=== SUPPLIED INFORMATION ===

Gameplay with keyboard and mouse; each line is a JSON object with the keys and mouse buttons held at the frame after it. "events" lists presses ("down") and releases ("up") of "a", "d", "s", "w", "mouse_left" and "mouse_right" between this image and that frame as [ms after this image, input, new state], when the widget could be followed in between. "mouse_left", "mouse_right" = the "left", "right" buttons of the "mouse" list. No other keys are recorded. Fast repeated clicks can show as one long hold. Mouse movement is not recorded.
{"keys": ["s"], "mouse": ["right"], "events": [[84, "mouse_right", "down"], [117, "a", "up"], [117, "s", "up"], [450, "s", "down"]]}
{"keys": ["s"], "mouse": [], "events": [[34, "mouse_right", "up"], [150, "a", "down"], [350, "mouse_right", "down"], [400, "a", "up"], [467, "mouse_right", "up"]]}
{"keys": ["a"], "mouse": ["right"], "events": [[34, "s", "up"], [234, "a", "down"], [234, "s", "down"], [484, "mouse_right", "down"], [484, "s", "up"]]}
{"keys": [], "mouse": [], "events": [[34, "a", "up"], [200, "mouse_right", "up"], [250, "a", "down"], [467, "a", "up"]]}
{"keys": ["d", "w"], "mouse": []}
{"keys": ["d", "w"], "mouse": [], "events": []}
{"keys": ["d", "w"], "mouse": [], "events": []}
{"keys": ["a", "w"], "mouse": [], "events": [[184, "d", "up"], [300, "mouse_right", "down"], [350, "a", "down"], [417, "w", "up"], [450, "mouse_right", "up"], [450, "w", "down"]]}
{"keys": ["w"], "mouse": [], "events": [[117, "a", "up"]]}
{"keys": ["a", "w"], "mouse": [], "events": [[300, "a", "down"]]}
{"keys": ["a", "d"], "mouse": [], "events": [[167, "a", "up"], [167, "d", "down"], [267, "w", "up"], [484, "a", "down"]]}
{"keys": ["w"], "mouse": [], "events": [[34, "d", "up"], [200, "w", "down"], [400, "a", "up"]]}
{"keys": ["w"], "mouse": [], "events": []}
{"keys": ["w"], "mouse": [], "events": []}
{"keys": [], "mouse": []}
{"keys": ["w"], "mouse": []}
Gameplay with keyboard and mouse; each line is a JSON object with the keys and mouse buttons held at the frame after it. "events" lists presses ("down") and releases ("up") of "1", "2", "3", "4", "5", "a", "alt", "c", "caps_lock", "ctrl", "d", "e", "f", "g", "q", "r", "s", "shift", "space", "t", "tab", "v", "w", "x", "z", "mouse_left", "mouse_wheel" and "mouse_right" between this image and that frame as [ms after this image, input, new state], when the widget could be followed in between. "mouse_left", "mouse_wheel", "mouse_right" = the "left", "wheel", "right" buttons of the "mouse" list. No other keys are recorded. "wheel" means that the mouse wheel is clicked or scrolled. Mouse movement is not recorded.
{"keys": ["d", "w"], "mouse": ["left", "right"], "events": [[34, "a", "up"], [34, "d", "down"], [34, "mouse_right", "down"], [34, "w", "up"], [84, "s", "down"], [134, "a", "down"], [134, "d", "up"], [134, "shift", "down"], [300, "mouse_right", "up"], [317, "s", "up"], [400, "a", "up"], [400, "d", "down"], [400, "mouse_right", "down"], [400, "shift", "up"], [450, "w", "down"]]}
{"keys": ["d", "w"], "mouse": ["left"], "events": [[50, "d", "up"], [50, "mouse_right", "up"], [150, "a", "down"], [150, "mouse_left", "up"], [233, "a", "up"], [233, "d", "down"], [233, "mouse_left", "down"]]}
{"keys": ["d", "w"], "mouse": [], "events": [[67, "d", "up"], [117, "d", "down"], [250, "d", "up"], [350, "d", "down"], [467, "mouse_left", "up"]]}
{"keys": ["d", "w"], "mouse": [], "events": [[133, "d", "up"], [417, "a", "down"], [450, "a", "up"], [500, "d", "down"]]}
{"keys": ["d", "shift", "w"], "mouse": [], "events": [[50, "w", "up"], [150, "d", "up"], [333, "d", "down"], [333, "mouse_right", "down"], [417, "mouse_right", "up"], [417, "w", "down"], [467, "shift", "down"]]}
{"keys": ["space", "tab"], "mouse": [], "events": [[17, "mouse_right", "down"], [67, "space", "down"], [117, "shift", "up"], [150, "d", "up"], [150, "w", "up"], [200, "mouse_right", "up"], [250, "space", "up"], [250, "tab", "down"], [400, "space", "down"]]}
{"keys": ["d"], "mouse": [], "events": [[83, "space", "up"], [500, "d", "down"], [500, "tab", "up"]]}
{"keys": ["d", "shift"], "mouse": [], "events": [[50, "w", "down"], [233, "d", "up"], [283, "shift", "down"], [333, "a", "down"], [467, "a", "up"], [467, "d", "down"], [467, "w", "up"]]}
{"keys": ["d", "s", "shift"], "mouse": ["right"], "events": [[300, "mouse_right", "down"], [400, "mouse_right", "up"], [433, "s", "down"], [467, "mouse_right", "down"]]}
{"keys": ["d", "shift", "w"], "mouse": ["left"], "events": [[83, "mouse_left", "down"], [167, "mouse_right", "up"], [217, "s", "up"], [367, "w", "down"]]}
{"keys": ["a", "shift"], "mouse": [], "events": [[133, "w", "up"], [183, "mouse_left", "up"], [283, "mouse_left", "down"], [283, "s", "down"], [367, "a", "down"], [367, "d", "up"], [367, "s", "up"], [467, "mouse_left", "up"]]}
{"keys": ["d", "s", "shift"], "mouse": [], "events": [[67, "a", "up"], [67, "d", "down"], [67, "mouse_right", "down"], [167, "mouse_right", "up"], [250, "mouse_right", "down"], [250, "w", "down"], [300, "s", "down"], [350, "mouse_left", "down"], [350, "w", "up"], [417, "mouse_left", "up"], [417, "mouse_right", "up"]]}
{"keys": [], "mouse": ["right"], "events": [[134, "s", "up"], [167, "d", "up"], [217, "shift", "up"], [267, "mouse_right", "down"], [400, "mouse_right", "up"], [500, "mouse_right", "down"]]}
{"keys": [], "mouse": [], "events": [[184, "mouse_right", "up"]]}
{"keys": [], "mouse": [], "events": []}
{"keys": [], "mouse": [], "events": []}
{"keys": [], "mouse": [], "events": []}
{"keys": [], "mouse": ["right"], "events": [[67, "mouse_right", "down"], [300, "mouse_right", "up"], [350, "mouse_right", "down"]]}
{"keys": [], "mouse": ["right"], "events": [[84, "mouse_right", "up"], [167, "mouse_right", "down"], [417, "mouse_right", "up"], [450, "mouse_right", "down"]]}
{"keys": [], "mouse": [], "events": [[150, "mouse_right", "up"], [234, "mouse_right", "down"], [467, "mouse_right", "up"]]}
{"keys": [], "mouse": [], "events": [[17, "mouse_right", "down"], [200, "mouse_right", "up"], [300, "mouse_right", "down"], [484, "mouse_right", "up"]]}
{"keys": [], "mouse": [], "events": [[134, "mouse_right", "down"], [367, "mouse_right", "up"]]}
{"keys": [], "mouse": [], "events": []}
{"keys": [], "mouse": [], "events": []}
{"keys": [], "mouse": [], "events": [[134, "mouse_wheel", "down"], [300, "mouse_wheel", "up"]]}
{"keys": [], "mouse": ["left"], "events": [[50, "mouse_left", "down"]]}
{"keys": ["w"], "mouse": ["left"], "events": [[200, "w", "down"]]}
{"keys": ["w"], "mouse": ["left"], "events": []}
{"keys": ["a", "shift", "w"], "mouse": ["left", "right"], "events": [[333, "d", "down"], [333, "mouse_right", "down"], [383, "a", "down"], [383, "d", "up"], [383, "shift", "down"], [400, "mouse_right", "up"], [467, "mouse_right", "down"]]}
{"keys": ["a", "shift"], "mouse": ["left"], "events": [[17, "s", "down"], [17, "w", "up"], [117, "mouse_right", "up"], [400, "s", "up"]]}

===

Return every line above exactly.

Gameplay with keyboard and mouse; each line is a JSON object with the keys and mouse buttons held at the frame after it. "events" lists presses ("down") and releases ("up") of "a", "d", "s", "w", "mouse_left" and "mouse_right" between this image and that frame as [ms after this image, input, new state], when the widget could be followed in between. "mouse_left", "mouse_right" = the "left", "right" buttons of the "mouse" list. No other keys are recorded. Fast repeated clicks can show as one long hold. Mouse movement is not recorded.
{"keys": ["s"], "mouse": ["right"], "events": [[84, "mouse_right", "down"], [117, "a", "up"], [117, "s", "up"], [450, "s", "down"]]}
{"keys": ["s"], "mouse": [], "events": [[34, "mouse_right", "up"], [150, "a", "down"], [350, "mouse_right", "down"], [400, "a", "up"], [467, "mouse_right", "up"]]}
{"keys": ["a"], "mouse": ["right"], "events": [[34, "s", "up"], [234, "a", "down"], [234, "s", "down"], [484, "mouse_right", "down"], [484, "s", "up"]]}
{"keys": [], "mouse": [], "events": [[34, "a", "up"], [200, "mouse_right", "up"], [250, "a", "down"], [467, "a", "up"]]}
{"keys": ["d", "w"], "mouse": []}
{"keys": ["d", "w"], "mouse": [], "events": []}
{"keys": ["d", "w"], "mouse": [], "events": []}
{"keys": ["a", "w"], "mouse": [], "events": [[184, "d", "up"], [300, "mouse_right", "down"], [350, "a", "down"], [417, "w", "up"], [450, "mouse_right", "up"], [450, "w", "down"]]}
{"keys": ["w"], "mouse": [], "events": [[117, "a", "up"]]}
{"keys": ["a", "w"], "mouse": [], "events": [[300, "a", "down"]]}
{"keys": ["a", "d"], "mouse": [], "events": [[167, "a", "up"], [167, "d", "down"], [267, "w", "up"], [484, "a", "down"]]}
{"keys": ["w"], "mouse": [], "events": [[34, "d", "up"], [200, "w", "down"], [400, "a", "up"]]}
{"keys": ["w"], "mouse": [], "events": []}
{"keys": ["w"], "mouse": [], "events": []}
{"keys": [], "mouse": []}
{"keys": ["w"], "mouse": []}
Gameplay with keyboard and mouse; each line is a JSON object with the keys and mouse buttons held at the frame after it. "events" lists presses ("down") and releases ("up") of "1", "2", "3", "4", "5", "a", "alt", "c", "caps_lock", "ctrl", "d", "e", "f", "g", "q", "r", "s", "shift", "space", "t", "tab", "v", "w", "x", "z", "mouse_left", "mouse_wheel" and "mouse_right" between this image and that frame as [ms after this image, input, new state], when the widget could be followed in between. "mouse_left", "mouse_wheel", "mouse_right" = the "left", "wheel", "right" buttons of the "mouse" list. No other keys are recorded. "wheel" means that the mouse wheel is clicked or scrolled. Mouse movement is not recorded.
{"keys": ["d", "w"], "mouse": ["left", "right"], "events": [[34, "a", "up"], [34, "d", "down"], [34, "mouse_right", "down"], [34, "w", "up"], [84, "s", "down"], [134, "a", "down"], [134, "d", "up"], [134, "shift", "down"], [300, "mouse_right", "up"], [317, "s", "up"], [400, "a", "up"], [400, "d", "down"], [400, "mouse_right", "down"], [400, "shift", "up"], [450, "w", "down"]]}
{"keys": ["d", "w"], "mouse": ["left"], "events": [[50, "d", "up"], [50, "mouse_right", "up"], [150, "a", "down"], [150, "mouse_left", "up"], [233, "a", "up"], [233, "d", "down"], [233, "mouse_left", "down"]]}
{"keys": ["d", "w"], "mouse": [], "events": [[67, "d", "up"], [117, "d", "down"], [250, "d", "up"], [350, "d", "down"], [467, "mouse_left", "up"]]}
{"keys": ["d", "w"], "mouse": [], "events": [[133, "d", "up"], [417, "a", "down"], [450, "a", "up"], [500, "d", "down"]]}
{"keys": ["d", "shift", "w"], "mouse": [], "events": [[50, "w", "up"], [150, "d", "up"], [333, "d", "down"], [333, "mouse_right", "down"], [417, "mouse_right", "up"], [417, "w", "down"], [467, "shift", "down"]]}
{"keys": ["space", "tab"], "mouse": [], "events": [[17, "mouse_right", "down"], [67, "space", "down"], [117, "shift", "up"], [150, "d", "up"], [150, "w", "up"], [200, "mouse_right", "up"], [250, "space", "up"], [250, "tab", "down"], [400, "space", "down"]]}
{"keys": ["d"], "mouse": [], "events": [[83, "space", "up"], [500, "d", "down"], [500, "tab", "up"]]}
{"keys": ["d", "shift"], "mouse": [], "events": [[50, "w", "down"], [233, "d", "up"], [283, "shift", "down"], [333, "a", "down"], [467, "a", "up"], [467, "d", "down"], [467, "w", "up"]]}
{"keys": ["d", "s", "shift"], "mouse": ["right"], "events": [[300, "mouse_right", "down"], [400, "mouse_right", "up"], [433, "s", "down"], [467, "mouse_right", "down"]]}
{"keys": ["d", "shift", "w"], "mouse": ["left"], "events": [[83, "mouse_left", "down"], [167, "mouse_right", "up"], [217, "s", "up"], [367, "w", "down"]]}
{"keys": ["a", "shift"], "mouse": [], "events": [[133, "w", "up"], [183, "mouse_left", "up"], [283, "mouse_left", "down"], [283, "s", "down"], [367, "a", "down"], [367, "d", "up"], [367, "s", "up"], [467, "mouse_left", "up"]]}
{"keys": ["d", "s", "shift"], "mouse": [], "events": [[67, "a", "up"], [67, "d", "down"], [67, "mouse_right", "down"], [167, "mouse_right", "up"], [250, "mouse_right", "down"], [250, "w", "down"], [300, "s", "down"], [350, "mouse_left", "down"], [350, "w", "up"], [417, "mouse_left", "up"], [417, "mouse_right", "up"]]}
{"keys": [], "mouse": ["right"], "events": [[134, "s", "up"], [167, "d", "up"], [217, "shift", "up"], [267, "mouse_right", "down"], [400, "mouse_right", "up"], [500, "mouse_right", "down"]]}
{"keys": [], "mouse": [], "events": [[184, "mouse_right", "up"]]}
{"keys": [], "mouse": [], "events": []}
{"keys": [], "mouse": [], "events": []}
{"keys": [], "mouse": [], "events": []}
{"keys": [], "mouse": ["right"], "events": [[67, "mouse_right", "down"], [300, "mouse_right", "up"], [350, "mouse_right", "down"]]}
{"keys": [], "mouse": ["right"], "events": [[84, "mouse_right", "up"], [167, "mouse_right", "down"], [417, "mouse_right", "up"], [450, "mouse_right", "down"]]}
{"keys": [], "mouse": [], "events": [[150, "mouse_right", "up"], [234, "mouse_right", "down"], [467, "mouse_right", "up"]]}
{"keys": [], "mouse": [], "events": [[17, "mouse_right", "down"], [200, "mouse_right", "up"], [300, "mouse_right", "down"], [484, "mouse_right", "up"]]}
{"keys": [], "mouse": [], "events": [[134, "mouse_right", "down"], [367, "mouse_right", "up"]]}
{"keys": [], "mouse": [], "events": []}
{"keys": [], "mouse": [], "events": []}
{"keys": [], "mouse": [], "events": [[134, "mouse_wheel", "down"], [300, "mouse_wheel", "up"]]}
{"keys": [], "mouse": ["left"], "events": [[50, "mouse_left", "down"]]}
{"keys": ["w"], "mouse": ["left"], "events": [[200, "w", "down"]]}
{"keys": ["w"], "mouse": ["left"], "events": []}
{"keys": ["a", "shift", "w"], "mouse": ["left", "right"], "events": [[333, "d", "down"], [333, "mouse_right", "down"], [383, "a", "down"], [383, "d", "up"], [383, "shift", "down"], [400, "mouse_right", "up"], [467, "mouse_right", "down"]]}
{"keys": ["a", "shift"], "mouse": ["left"], "events": [[17, "s", "down"], [17, "w", "up"], [117, "mouse_right", "up"], [400, "s", "up"]]}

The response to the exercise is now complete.